I Can’t Remember The First Time I Used A Computer

I was planning what I wanted to ask when I visited library@orchard for the article I wanted to contribute when I realized I can’t remember the first time I used a computer. It really shouldn’t be that hard. Right? I mean, computers weren’t mainstream yet when I was growing up and I should have been old enough to remember the first time I used one.

I’m part of the generation that grew up without computers and yet is extremely comfortable with them if not savvy. I’m part of what is probably the threshold generation - the ones that can play hantam bola, shoot marbles out of a circle, play ‘pepsi cola 123′, one leg catching, use a cardboard to race down slopes and play a host of other games as well as use a hex editor to cheat on those KOEI games like ‘Romance Of The 3 Kingdoms’ and ‘Uncharted Waters’.

If technology and gadgets have always been able to trigger a childlike sense of wonder in me, how come I can’t remember the first time I came into contact with most of them.

I have managed to narrow the possibilities. It was either at those CAL lessons my parents signed me up for or at my friend’s house which I visited a lot to play ‘Alley Cat’ and ‘Pacman’ or at my primary school’s library which I remembered trying to install some education software or the computer lab at my primary school where I played those Super Solvers’ games.

If only they had blogging then…

It really sucks when your memories is like a forest covered in mist. You can see some of the trees. You know the other trees are there but you can’t see them. You don’t know where they are. My memory isn’t a panoramic view.

In a way, I guess while computers weren’t mainstream then, I was fortunate enough to be given quite a fair number of opportunities to use them. Is it because I didn’t realize how fortunate I was then that I took the use of the computers for granted and didn’t think it worthy to note when I first came to use them. So while I may have been amazed at what computers could do, I wasn’t amazed that I was even able to use them in the first place and thus didn’t find those moments noteworthy.

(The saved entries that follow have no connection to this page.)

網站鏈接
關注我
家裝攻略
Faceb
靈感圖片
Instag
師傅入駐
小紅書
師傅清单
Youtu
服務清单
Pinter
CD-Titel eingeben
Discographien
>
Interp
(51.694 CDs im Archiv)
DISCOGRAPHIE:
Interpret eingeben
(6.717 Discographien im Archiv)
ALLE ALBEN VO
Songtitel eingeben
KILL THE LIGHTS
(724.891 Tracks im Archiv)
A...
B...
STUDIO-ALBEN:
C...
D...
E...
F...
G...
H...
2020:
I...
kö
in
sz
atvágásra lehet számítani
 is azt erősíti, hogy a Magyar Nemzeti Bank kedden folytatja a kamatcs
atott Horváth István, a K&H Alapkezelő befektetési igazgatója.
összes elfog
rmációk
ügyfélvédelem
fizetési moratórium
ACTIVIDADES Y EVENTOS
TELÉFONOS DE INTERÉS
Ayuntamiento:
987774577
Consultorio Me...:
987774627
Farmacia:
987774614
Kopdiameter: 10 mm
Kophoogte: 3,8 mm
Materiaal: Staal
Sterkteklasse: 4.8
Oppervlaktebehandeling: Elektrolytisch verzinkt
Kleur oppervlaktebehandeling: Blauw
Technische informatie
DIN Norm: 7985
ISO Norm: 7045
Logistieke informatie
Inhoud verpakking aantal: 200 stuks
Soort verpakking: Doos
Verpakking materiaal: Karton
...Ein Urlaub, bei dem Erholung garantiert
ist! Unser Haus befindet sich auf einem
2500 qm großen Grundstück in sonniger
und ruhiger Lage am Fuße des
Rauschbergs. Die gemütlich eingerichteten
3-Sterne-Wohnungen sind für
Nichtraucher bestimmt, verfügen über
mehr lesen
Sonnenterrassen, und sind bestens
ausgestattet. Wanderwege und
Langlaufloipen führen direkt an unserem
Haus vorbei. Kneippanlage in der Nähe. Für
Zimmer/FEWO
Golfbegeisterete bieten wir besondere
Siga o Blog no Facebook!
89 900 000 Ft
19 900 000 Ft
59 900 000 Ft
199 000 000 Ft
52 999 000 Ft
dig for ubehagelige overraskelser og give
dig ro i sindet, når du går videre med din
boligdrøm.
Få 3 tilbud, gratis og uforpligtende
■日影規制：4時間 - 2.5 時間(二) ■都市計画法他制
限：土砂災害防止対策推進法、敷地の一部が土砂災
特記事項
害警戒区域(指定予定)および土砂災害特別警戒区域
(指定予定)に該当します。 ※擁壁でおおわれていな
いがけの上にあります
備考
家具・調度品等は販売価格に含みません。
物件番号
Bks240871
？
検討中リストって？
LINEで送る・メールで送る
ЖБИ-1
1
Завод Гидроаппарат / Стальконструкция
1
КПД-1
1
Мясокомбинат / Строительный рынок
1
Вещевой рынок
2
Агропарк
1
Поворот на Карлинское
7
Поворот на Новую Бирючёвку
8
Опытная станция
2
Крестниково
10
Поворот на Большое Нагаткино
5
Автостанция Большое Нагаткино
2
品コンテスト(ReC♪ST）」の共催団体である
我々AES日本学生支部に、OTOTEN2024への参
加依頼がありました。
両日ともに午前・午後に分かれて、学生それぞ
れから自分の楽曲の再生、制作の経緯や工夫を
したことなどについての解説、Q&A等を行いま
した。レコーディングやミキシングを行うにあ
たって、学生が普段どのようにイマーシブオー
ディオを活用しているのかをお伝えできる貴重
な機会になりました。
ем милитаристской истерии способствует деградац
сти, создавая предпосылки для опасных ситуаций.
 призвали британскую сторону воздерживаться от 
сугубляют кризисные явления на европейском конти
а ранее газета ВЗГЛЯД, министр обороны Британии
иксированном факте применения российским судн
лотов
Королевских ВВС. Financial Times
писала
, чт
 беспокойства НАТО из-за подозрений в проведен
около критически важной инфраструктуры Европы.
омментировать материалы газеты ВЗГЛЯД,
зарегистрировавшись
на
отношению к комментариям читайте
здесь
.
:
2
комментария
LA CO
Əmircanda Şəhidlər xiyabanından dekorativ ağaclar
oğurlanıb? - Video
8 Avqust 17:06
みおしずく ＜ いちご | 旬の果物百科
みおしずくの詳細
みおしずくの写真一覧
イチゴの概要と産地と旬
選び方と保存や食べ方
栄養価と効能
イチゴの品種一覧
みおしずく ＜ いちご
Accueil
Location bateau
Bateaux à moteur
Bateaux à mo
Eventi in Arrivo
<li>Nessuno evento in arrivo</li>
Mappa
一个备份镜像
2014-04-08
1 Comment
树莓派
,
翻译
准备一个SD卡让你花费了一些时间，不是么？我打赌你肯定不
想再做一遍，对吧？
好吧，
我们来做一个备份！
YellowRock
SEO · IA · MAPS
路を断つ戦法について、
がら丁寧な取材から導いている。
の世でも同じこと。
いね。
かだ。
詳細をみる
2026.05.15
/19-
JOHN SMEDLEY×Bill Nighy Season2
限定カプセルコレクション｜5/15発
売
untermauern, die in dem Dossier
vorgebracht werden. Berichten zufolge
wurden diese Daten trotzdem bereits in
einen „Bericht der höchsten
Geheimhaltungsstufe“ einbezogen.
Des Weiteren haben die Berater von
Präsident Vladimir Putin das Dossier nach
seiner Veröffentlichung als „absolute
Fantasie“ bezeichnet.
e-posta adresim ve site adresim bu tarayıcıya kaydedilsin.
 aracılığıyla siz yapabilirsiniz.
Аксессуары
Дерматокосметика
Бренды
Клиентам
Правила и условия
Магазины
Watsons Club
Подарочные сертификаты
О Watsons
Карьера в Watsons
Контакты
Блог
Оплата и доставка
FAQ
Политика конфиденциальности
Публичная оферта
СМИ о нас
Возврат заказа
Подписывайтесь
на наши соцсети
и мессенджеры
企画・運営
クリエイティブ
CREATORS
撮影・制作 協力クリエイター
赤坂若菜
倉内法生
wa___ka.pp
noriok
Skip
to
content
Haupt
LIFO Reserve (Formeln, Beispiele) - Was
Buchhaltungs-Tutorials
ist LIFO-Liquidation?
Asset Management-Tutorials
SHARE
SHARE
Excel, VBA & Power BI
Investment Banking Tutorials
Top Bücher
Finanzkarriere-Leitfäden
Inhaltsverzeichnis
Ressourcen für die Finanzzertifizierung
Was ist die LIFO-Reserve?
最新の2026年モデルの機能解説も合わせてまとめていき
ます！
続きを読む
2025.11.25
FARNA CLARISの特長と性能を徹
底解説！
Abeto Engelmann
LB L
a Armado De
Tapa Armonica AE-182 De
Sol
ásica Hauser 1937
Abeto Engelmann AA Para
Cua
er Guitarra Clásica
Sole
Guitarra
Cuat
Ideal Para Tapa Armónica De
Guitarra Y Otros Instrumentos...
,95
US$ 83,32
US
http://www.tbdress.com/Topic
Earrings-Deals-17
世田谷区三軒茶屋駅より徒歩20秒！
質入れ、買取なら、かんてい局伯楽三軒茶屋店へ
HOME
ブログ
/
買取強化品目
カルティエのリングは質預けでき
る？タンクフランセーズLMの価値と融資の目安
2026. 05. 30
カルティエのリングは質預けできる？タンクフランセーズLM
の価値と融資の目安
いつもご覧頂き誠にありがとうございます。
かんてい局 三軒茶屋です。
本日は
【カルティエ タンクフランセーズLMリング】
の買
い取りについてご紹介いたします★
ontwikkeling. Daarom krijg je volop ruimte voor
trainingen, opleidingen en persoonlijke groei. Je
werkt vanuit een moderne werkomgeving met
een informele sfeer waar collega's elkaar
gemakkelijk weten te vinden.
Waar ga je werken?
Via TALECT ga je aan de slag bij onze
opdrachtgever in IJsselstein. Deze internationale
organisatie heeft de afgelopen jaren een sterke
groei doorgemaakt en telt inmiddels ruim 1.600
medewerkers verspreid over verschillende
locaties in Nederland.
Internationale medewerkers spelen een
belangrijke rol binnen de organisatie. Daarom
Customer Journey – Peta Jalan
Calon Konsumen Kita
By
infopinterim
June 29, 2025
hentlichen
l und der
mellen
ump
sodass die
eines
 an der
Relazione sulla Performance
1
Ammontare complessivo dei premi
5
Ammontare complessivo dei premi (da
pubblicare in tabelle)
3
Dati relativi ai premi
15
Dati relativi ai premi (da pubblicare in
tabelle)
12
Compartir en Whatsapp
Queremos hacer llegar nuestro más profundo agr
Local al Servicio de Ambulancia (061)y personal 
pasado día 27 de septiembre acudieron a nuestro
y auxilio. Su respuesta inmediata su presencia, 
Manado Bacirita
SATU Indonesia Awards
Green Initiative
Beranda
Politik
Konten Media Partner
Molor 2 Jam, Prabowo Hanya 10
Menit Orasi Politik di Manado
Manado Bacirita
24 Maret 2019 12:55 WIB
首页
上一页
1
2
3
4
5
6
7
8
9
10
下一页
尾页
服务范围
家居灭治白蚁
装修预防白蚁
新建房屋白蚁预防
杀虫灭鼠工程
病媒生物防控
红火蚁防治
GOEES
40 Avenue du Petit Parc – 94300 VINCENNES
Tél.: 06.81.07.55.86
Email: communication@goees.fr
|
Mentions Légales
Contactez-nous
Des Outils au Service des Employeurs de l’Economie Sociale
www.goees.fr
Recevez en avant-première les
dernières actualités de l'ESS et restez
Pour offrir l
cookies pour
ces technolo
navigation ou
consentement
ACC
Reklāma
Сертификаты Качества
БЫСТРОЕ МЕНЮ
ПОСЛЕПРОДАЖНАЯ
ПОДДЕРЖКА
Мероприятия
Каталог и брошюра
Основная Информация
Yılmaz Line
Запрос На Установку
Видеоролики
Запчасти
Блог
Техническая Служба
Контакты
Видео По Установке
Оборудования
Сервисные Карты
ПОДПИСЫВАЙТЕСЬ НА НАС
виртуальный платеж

What I’m trying to say is that while I was impressed by what computers could do, I didn’t have context to really appreciate what they were doing. To try to explain this, let me share my experience with Google.

I first learned about Google from a JC classmate who was raving about the coolness of those timings Google displayed when showing the results of a search query - ‘Results 1-10 of about 794,000,000 for friends in 0.05 seconds’. At that time, I was struggling to find information off the net using search engines like Excite, Altavista and Lycos. When my friend shared about Google, I decided to give it a try and it totally blew the competition away with its results. I was hooked. In this case, while I can’t remember the exact date I first entered a search query into Google, I got a story to tell about it. The use of Google fits nicely into a linear narrative.

Hmmm… I don’t really know where I’m going with this. I’m just ‘figuring out’ by blogging. In this case, I’m trying to figure out why and how some stuff sneak into the narrative of my life without me noticing while the starting and ending points of others are clearly marked. I’m wondering how we can become conscious of stuff without being conscious of when it happens.

It’s like how new neighbors can seem like old friends.